[EXCERPT PROVIDED — start]
Hi all, I have a vague memory of this idea being raised at some point, but I can't find any evidence of it, so maybe it was all in my head. After three attempts to get translation projects going have failed almost at the starting gate, it seems to me that we need an alternative strategy. Since the Members Meeting will be in France next year, how about organizing a one-day "translate-a-thon" to update the French translation? We could provide food, organization and guidance, and try to get a large enough group of interested French speakers to storm through as much of the French translation job as can be done in a day. We might get it all done. Even if we don't, I bet we could get far enough with it that the job would get finished over the following weeks. What do you think? Cheers, Martin
Martin, this sounds like a great idea - definitely in French and perhaps on
the fringe of that group, in another one or two languages -Italian? . It
could even have a remote component - people can join in via hangouts and
edit their language. I was thinking, even before you emailled me to ask
about the progress of the Greek translation, that what is needed is some
kind if group excitement and support. I'd been thinking that I should mail
Anna Maria and see if she wanted to put together a virtual editathon at
some time. This can still happen, but the event at the members meeting
would be great. Also an other way to involve the people who are TEI savvy
but not super technical.
But - the discussion about the translations also had some points about how
to re-incorporate translations into the Guidelines and also how to keep
them up to date. Is this still an issue? It would be neat to have the
translations quickly available.
The Greek translation group were very enthusiastic, but haven't made much
if any progress.
--elli
On Tue, Dec 23, 2014 at 11:15 PM, Martin Holmes
Hi all,
I have a vague memory of this idea being raised at some point, but I can't find any evidence of it, so maybe it was all in my head. After three attempts to get translation projects going have failed almost at the starting gate, it seems to me that we need an alternative strategy. Since the Members Meeting will be in France next year, how about organizing a one-day "translate-a-thon" to update the French translation? We could provide food, organization and guidance, and try to get a large enough group of interested French speakers to storm through as much of the French translation job as can be done in a day.
[EXCERPT PROVIDED — finish]
[RECORDED INFORMATION — start]
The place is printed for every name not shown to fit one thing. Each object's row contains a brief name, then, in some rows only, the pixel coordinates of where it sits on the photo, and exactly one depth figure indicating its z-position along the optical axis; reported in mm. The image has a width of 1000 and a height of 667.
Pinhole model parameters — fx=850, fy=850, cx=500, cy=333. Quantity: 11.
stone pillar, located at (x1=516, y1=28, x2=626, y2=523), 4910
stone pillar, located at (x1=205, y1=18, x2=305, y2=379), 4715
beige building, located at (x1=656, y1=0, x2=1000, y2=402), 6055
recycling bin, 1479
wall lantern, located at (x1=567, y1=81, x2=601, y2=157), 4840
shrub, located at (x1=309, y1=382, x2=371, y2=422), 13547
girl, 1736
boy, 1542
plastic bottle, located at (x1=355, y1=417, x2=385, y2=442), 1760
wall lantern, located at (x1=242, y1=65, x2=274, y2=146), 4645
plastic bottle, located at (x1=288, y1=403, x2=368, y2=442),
[RECORDED INFORMATION — finish]
* TASKS AND EXERCISES:
#1 From the translate-a-thon email thread, extract verbatim the passage that begins with the words containing "But - the discussion" and ends with "translations quickly available.".
#2 Continue the translate-a-thon email thread, picking up right after its final sentence.

* ANSWERS TO EACH TASK:
#1
But - the discussion about the translations also had some points about how
to re-incorporate translations into the Guidelines and also how to keep
them up to date. Is this still an issue? It would be neat to have the
translations quickly available.

#2
We might get it all done. Even if we don't, I bet we could get far enough with it that the job would get finished over the following weeks. What do you think?
Cheers, Martin -- tei-council mailing list tei-council@lists.tei-c.org http://lists.lists.tei-c.org/mailman/listinfo/tei-council
PLEASE NOTE: postings to this list are publicly archived
Hi Elli, On 14-12-24 06:16 AM, Mylonas, Elli wrote:
Martin, this sounds like a great idea - definitely in French and perhaps on the fringe of that group, in another one or two languages -Italian? . It could even have a remote component - people can join in via hangouts and edit their language.
I hadn't thought about doing other languages, to be honest; I just thought that since we'll be in France, and presumably we'll have the largest ever group of native French TEI folks on hand, we should focus on that. But extending it to other languages virtually would be great.
I was thinking, even before you emailled me to ask about the progress of the Greek translation, that what is needed is some kind if group excitement and support. I'd been thinking that I should mail Anna Maria and see if she wanted to put together a virtual editathon at some time. This can still happen, but the event at the members meeting would be great. Also an other way to involve the people who are TEI savvy but not super technical.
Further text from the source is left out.